Çocuk: Öyle mi? Ay çok korktum~ Ne geliyormuş başıma?
"Benim kahramanım, senin celladın..."
Çocuk arsızca sırıtıp suratını boynuna gömer. Onu ittirmeye, tekme atmaya çalışırsın ama hiçbiri işe yaramaz. Namjoon'un çabucak gelmesi için dua edersin sadece.
Göz yaşların akar yanaklarından. Gelmiyor işte! Yalnız bıraktı seni... Yine...
Okul gömleğinin bir-iki düğmesi açıktır. Artık ümidi toptan keser, Namjoon'a lanetler okursun. O sırada çocuğun dokunuşları kesilir. Gözünü açıp ne yaptığına bakarsın.
RM: Sen ne cesaretle benim kızıma dokunursun! Benim olana nasıl bakarsın! (Adınız) birdaha sakın dokunma! ONA DOKUNMA!
Boğazını parçalarcasına bağırıyor, ölesiye yerdeki çocuğu dövüyordu.
"G-geldin..."
Birden durdu. O kadar şeyin arasında senin sesinle durmuştu. Hiçbirşey olmamış gibi ayağa kalkıp hızlıca yanına geldi. Açık olan düğmelerini ilikledi ve sana sıkıca sarıldı.
RM: İyi misin? İleri gitti mi piç herif?!
"H-hayır. Ben iyiyim. Gelmeyeceksin sandım."

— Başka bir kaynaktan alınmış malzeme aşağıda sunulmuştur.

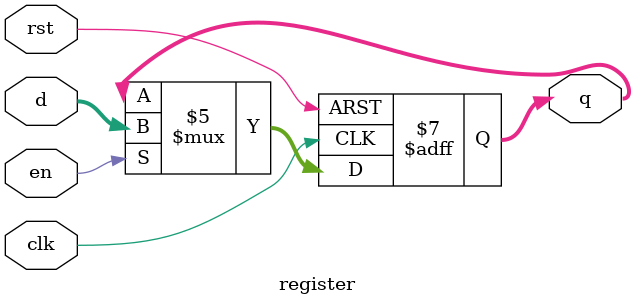
<source format=v>
`timescale 1ns / 1ps


module register(
        clk,
        rst,
        en,
        d,
        q
    );
    input clk,rst,en;
    input wire[15:0]d;
    output reg[15:0]q;

    always@(posedge clk or negedge rst )
        if(rst==0)
            q <= 16'b0000_0000_0000_0000;
        else
        begin
            if(en==1)
                q <= d;
            else
                q <= q;
        end
endmodule

</source>
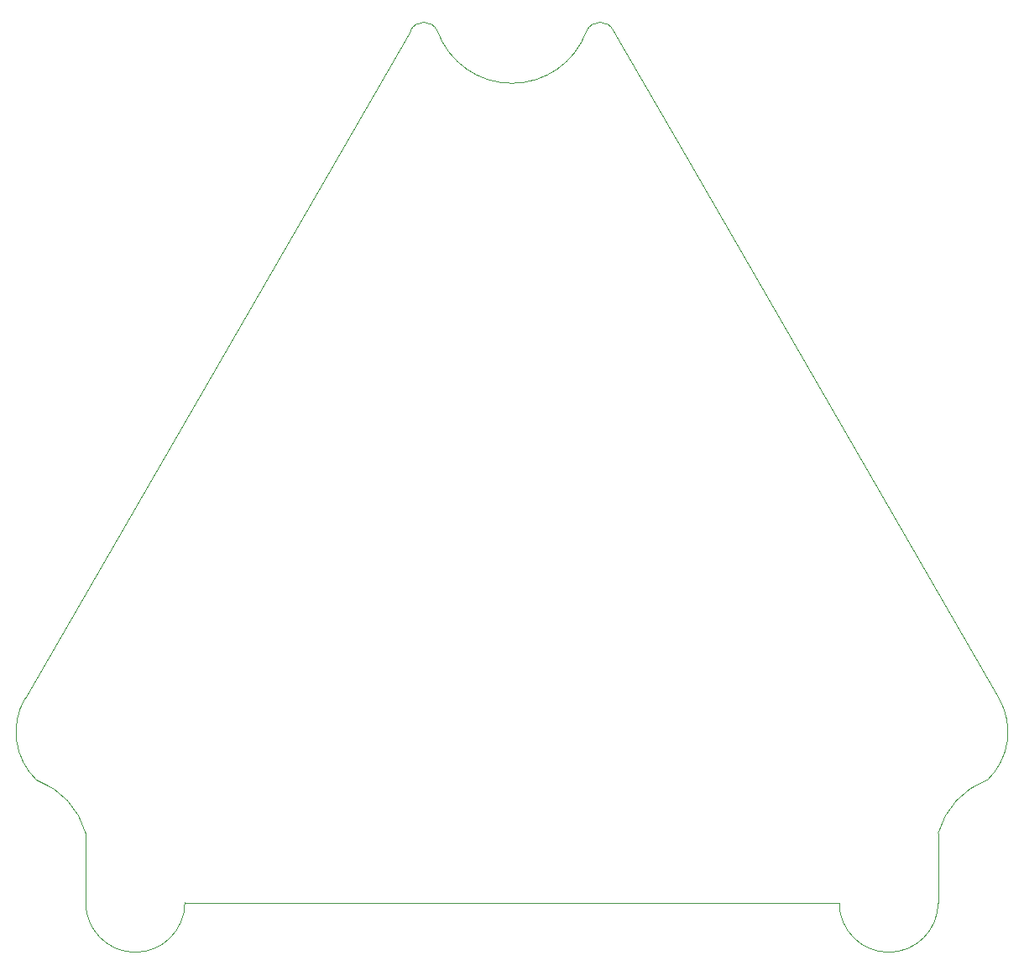
<source format=gko>
G04*
G04 #@! TF.GenerationSoftware,Altium Limited,Altium Designer,22.1.2 (22)*
G04*
G04 Layer_Color=16711935*
%FSLAX25Y25*%
%MOIN*%
G70*
G04*
G04 #@! TF.SameCoordinates,8C121C91-0C0E-4A63-ABDB-05F36A63E408*
G04*
G04*
G04 #@! TF.FilePolarity,Positive*
G04*
G01*
G75*
%ADD10C,0.00394*%
D10*
X51739Y32048D02*
G03*
X91109Y32048I19685J0D01*
G01*
X409864Y80814D02*
G03*
X390278Y59607I10772J-29597D01*
G01*
X350994Y32005D02*
G03*
X390278Y32005I19642J0D01*
G01*
X51770Y59616D02*
G03*
X32196Y80780I-30346J-8432D01*
G01*
X191433Y378240D02*
G03*
X250626Y378240I29597J10772D01*
G01*
X409872Y80782D02*
G03*
X414481Y113103I-18403J19114D01*
G01*
X27584Y113100D02*
G03*
X32196Y80780I23009J-13206D01*
G01*
X261434Y378240D02*
G03*
X250614Y378207I-5403J-2401D01*
G01*
X191433Y378240D02*
G03*
X180613Y378207I-5403J-2401D01*
G01*
X289227Y330091D02*
X414451Y113162D01*
X27610Y113198D02*
X180613Y378207D01*
X265408Y371347D02*
X289227Y330091D01*
X265408Y371347D02*
X265408Y371347D01*
X390278Y32005D02*
Y59607D01*
X51739Y32048D02*
Y59607D01*
X265408Y371347D02*
X265410Y371354D01*
X261434Y378240D02*
X265410Y371354D01*
X91158Y32000D02*
X351000D01*
M02*

</source>
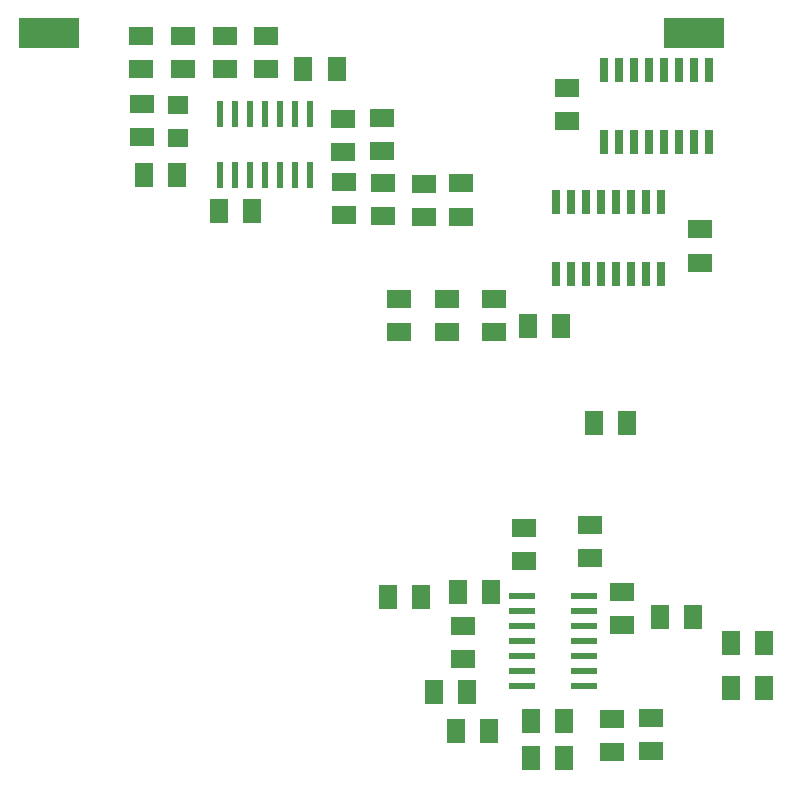
<source format=gbr>
G04 EAGLE Gerber X2 export*
%TF.Part,Single*%
%TF.FileFunction,Paste,Top*%
%TF.FilePolarity,Positive*%
%TF.GenerationSoftware,Autodesk,EAGLE,9.2.2*%
%TF.CreationDate,2019-03-16T21:24:14Z*%
G75*
%MOMM*%
%FSLAX34Y34*%
%LPD*%
%INSolderpaste Top*%
%AMOC8*
5,1,8,0,0,1.08239X$1,22.5*%
G01*
%ADD10R,1.800000X1.600000*%
%ADD11R,0.660400X2.032000*%
%ADD12R,0.600000X2.200000*%
%ADD13R,1.600000X2.000000*%
%ADD14R,2.000000X1.600000*%
%ADD15R,2.200000X0.600000*%
%ADD16R,5.080000X2.540000*%


D10*
X146017Y568112D03*
X146017Y596112D03*
D11*
X555501Y514458D03*
X555501Y452990D03*
X542801Y514458D03*
X530101Y514458D03*
X542801Y452990D03*
X530101Y452990D03*
X517401Y514458D03*
X517401Y452990D03*
X504701Y514458D03*
X504701Y452990D03*
X492001Y514458D03*
X479301Y514458D03*
X492001Y452990D03*
X479301Y452990D03*
X466601Y514458D03*
X466601Y452990D03*
X596177Y626312D03*
X596177Y564844D03*
X583477Y626312D03*
X570777Y626312D03*
X583477Y564844D03*
X570777Y564844D03*
X558077Y626312D03*
X558077Y564844D03*
X545377Y626312D03*
X545377Y564844D03*
X532677Y626312D03*
X519977Y626312D03*
X532677Y564844D03*
X519977Y564844D03*
X507277Y626312D03*
X507277Y564844D03*
D12*
X245743Y589132D03*
X245743Y537132D03*
X258443Y589132D03*
X233043Y589132D03*
X220343Y589132D03*
X258443Y537132D03*
X233043Y537132D03*
X220343Y537132D03*
X194943Y589132D03*
X194943Y537132D03*
X207643Y589132D03*
X182243Y589132D03*
X207643Y537132D03*
X182243Y537132D03*
D13*
X498520Y326961D03*
X526520Y326961D03*
D14*
X150363Y654662D03*
X150363Y626662D03*
X185802Y654662D03*
X185802Y626662D03*
X221241Y654662D03*
X221241Y626662D03*
X588083Y462984D03*
X588083Y490984D03*
X115962Y597061D03*
X115962Y569061D03*
X475433Y611165D03*
X475433Y583165D03*
X354428Y501446D03*
X354428Y529446D03*
X318659Y585508D03*
X318659Y557508D03*
X385618Y501930D03*
X385618Y529930D03*
X285999Y584900D03*
X285999Y556900D03*
D13*
X117376Y537194D03*
X145376Y537194D03*
D14*
X320206Y530599D03*
X320206Y502599D03*
X333213Y432097D03*
X333213Y404097D03*
X373745Y432097D03*
X373745Y404097D03*
X414277Y432097D03*
X414277Y404097D03*
D13*
X209339Y506608D03*
X181339Y506608D03*
X252580Y626559D03*
X280580Y626559D03*
D15*
X437683Y168091D03*
X489683Y168091D03*
X437683Y180791D03*
X437683Y155391D03*
X437683Y142691D03*
X489683Y180791D03*
X489683Y155391D03*
X489683Y142691D03*
X437683Y117291D03*
X489683Y117291D03*
X437683Y129991D03*
X437683Y104591D03*
X489683Y129991D03*
X489683Y104591D03*
D14*
X439424Y238310D03*
X439424Y210310D03*
D13*
X470326Y409311D03*
X442326Y409311D03*
X362791Y99135D03*
X390791Y99135D03*
X445048Y43189D03*
X473048Y43189D03*
D14*
X495232Y240481D03*
X495232Y212481D03*
D13*
X554336Y163229D03*
X582336Y163229D03*
D14*
X547217Y77266D03*
X547217Y49266D03*
X521926Y183937D03*
X521926Y155937D03*
X387583Y155475D03*
X387583Y127475D03*
D13*
X383363Y183890D03*
X411363Y183890D03*
D14*
X513718Y48743D03*
X513718Y76743D03*
D13*
X614451Y103014D03*
X642451Y103014D03*
X444910Y75138D03*
X472910Y75138D03*
X409620Y66040D03*
X381620Y66040D03*
X324263Y179802D03*
X352263Y179802D03*
X642300Y141245D03*
X614300Y141245D03*
D14*
X114923Y654662D03*
X114923Y626662D03*
X286623Y503255D03*
X286623Y531255D03*
D16*
X583000Y657000D03*
X37000Y657000D03*
M02*

</source>
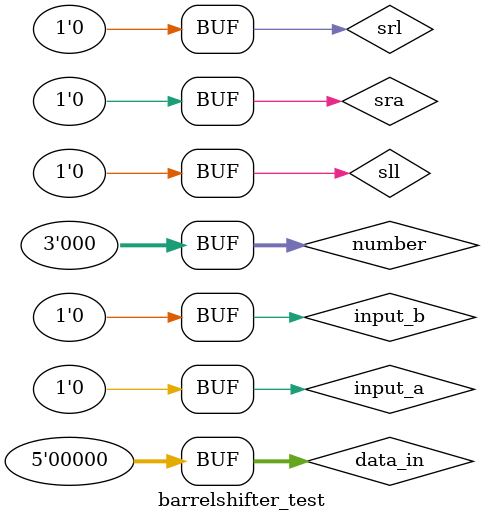
<source format=v>
`timescale 1ns / 1ps


module barrelshifter_test;

	// Inputs
	reg [2:0] number;
	reg sra;
	reg srl;
	reg sll;
	reg [4:0] data_in;
	reg input_a;
	reg input_b;

	// Outputs
	wire [3:0] data_out;

	// Instantiate the Unit Under Test (UUT)
	barrelshifter uut (
		.number(number), 
		.sra(sra), 
		.srl(srl), 
		.sll(sll), 
		.data_in(data_in), 
		.input_a(input_a), 
		.input_b(input_b), 
		.data_out(data_out)
	);

	initial begin
		// Initialize Inputs
		number = 0;
		sra = 0;
		srl = 0;
		sll = 0;
		data_in = 0;
		input_a = 0;
		input_b = 0;

		// Wait 100 ns for global reset to finish
		#100;
        
		// Add stimulus here

	end
      
endmodule


</source>
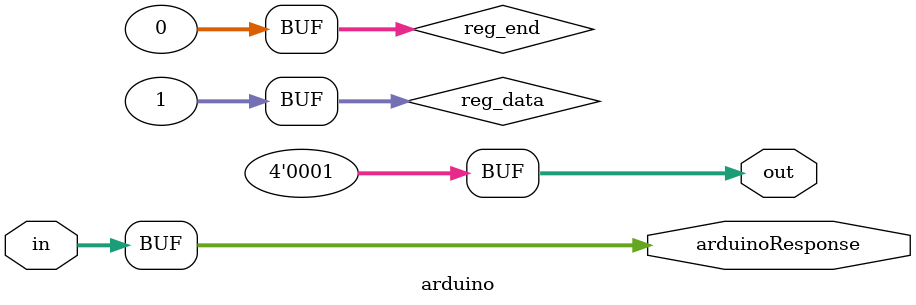
<source format=v>
module arduino(out,
					in,
					arduinoResponse);
									 

	wire [31:0] reg_end;
	wire [31:0] reg_data;
	output [3:0] out;
	
	input [1:0] in;
	output [1:0] arduinoResponse;
	
	assign reg_end = 32'd0;
	assign reg_data = 32'd1;
	
	assign out = {reg_end[1:0], reg_data[1:0]};
	assign arduinoResponse = in;
	//assign (in != 2'd0) ? out = {2'd0, in} : out = {4'd0};
	
endmodule

</source>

Seni sıkıca sarmalayıp saçına öpücükler kondurmaya başladı. Onu ilk kez böyle görüyordun. Şefkatli? Merhametli? Sevgi dolu? Dahası, korkmuş?
Suratını tutup kendine çevirdi. Suratının her yerini öpmeye başladı. En son durdu ve şaşkınlıkla açılan dudaklarına yapıştı. Nefessiz kalınca ayrılabildi senden.
RM: Eve gidelim...
Sen cevap veremeden o seni çekelemeye başladı bile. Senin değil, onun evine gitmiştiniz. Koltukta elindeki yarısı dolu su bardağı ile oturuyordun. Bardağa bakarak konuştun.
"Beni neden öptün?"
RM: O an öyle oldu. Çok hızlı gelişti.
"Yalan söylediğinde avuç içlerini kaşıyorsun."
Namjoon ellerini hızlıca birbirlerinden ayırdı ve oturduğu yerden kalkıp yanına oturdu.
RM: Sana birşey olacak diye ödüm koptu.
Yanağına ufak bir öpücük kondurdu. Artık rahatça istediğin duyguya bürünebildiğin için şaşkınlıkla ona baktın.
RM: Öküzün trene baktığı gibi ne bakıyorsun? Madem yalan söyleyemiyoruz, o zaman anla sende!
"Öküz mü?! Ben mi?! Beni yok sayıp kendi halinde takılan sendin be!"
RM: Tek takıldığın nokta ciddi ciddi orası mı?
"Beni görmezden geldin, sorunlarımla ilgilenmedin, insan içinde yanıma yaklaşmadın, annelerimiz içli dışlı olurken sen bana bir kez bile dönüpte-"
Sözünü yarıda kesen Namjoon'un kürek gibi elleri oldu.
RM: Çok... Çok ama... ÇOK konuşuyorsun. Şimdi azıcık sus ve beni dinle. Böyle davrandım çünkü kendimi senden korudum. Çocukluk arkadaşıma deli gibi aşığım ve onun yanında sakin kalamıyorum. Oldu mu? Sorun kaldı mı?
Elini senden çektiği gibi dudaklarına yapıştı. "Nihayet" Diye geçirirsin içinden. Sonunda o da seni seviyordu...
Ayrıca kafayı Jikook ile bozdum yardım edin!!!